━━ SUPPLIED RECORDS ━━

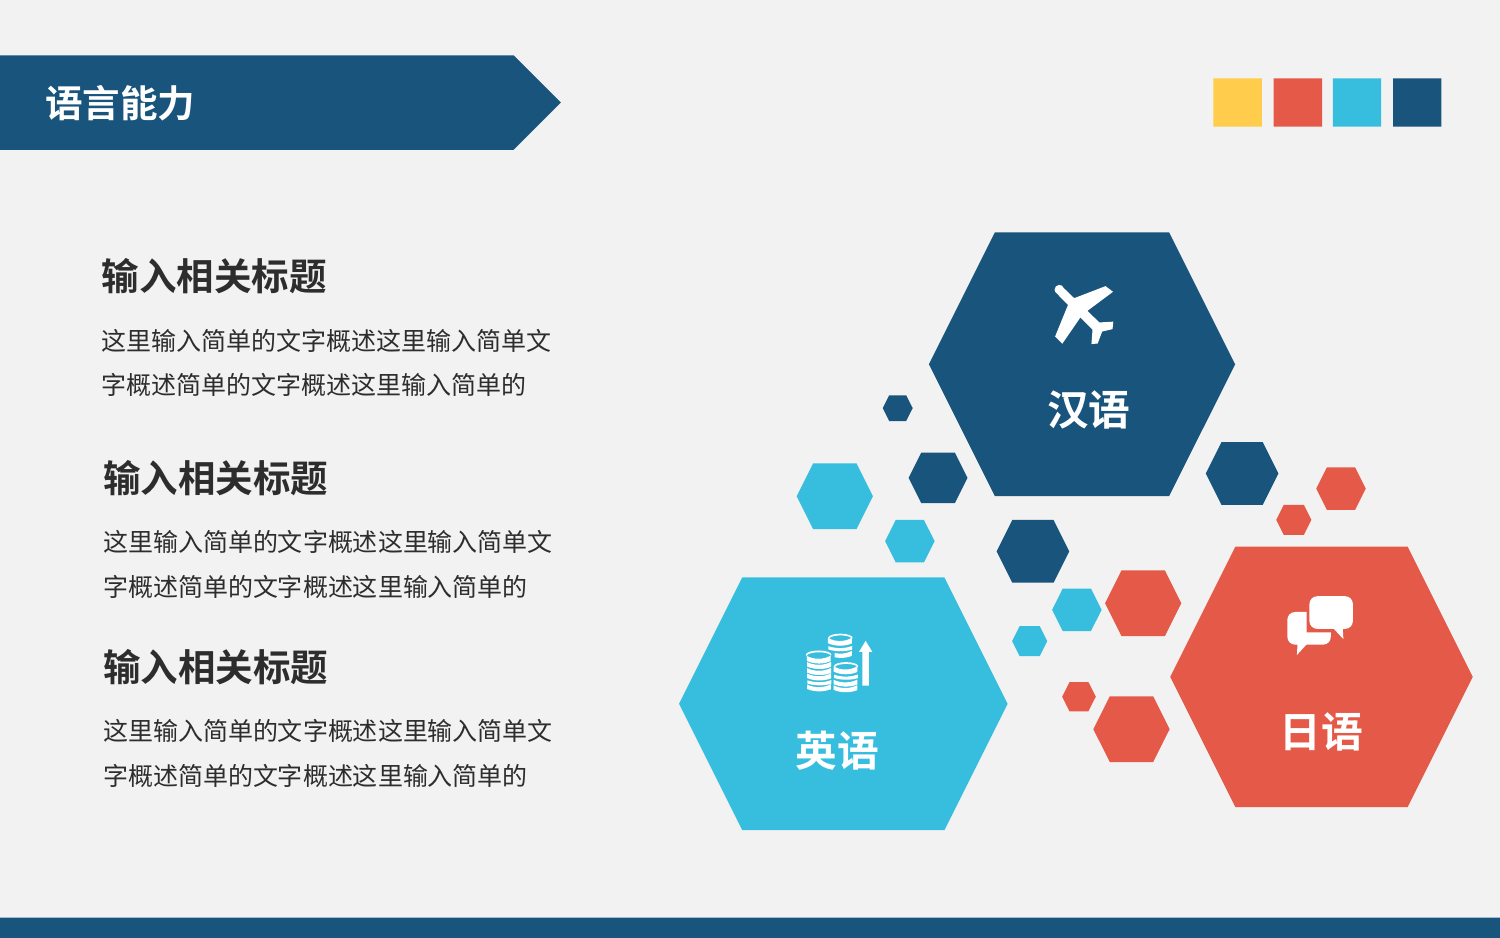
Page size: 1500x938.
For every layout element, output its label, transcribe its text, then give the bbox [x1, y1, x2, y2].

text_box 语言能力 [30, 72, 211, 132]
text_box [0, 915, 1500, 938]
text_box [883, 517, 937, 565]
text_box 输入相关标题 [86, 245, 419, 306]
text_box 这里输入简单的文字概述这里输入简单文字概述简单的文字概述这里输入简单的 [86, 302, 572, 408]
text_box [1103, 568, 1164, 639]
text_box [1050, 586, 1104, 634]
text_box [1060, 680, 1098, 714]
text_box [928, 232, 1236, 497]
text_box [1391, 76, 1444, 129]
text_box 输入相关标题 [88, 636, 420, 697]
text_box [1091, 694, 1164, 765]
text_box [1012, 623, 1050, 659]
text_box [1331, 76, 1383, 129]
text_box [0, 53, 564, 152]
text_box [1272, 76, 1324, 129]
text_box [678, 577, 1008, 831]
text_box [906, 450, 957, 506]
text_box 输入相关标题 [88, 447, 420, 508]
text_box [1218, 440, 1281, 507]
text_box [880, 393, 915, 424]
text_box 这里输入简单的文字概述这里输入简单文字概述简单的文字概述这里输入简单的 [88, 693, 573, 798]
text_box [794, 461, 875, 532]
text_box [1169, 546, 1473, 808]
text_box 这里输入简单的文字概述这里输入简单文字概述简单的文字概述这里输入简单的 [88, 504, 573, 609]
text_box [1274, 502, 1314, 538]
text_box [994, 517, 1072, 585]
text_box [1314, 465, 1368, 512]
text_box [1211, 76, 1264, 129]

━━━

• [ACTIVITY]
What is the number of lines in the entries that include the string "这里输入简单的文字概述这里输入简单文字概述简单的文字概述这里输入简单的"? Reply with that number alone.

• [THE COMPLETED TASK]
3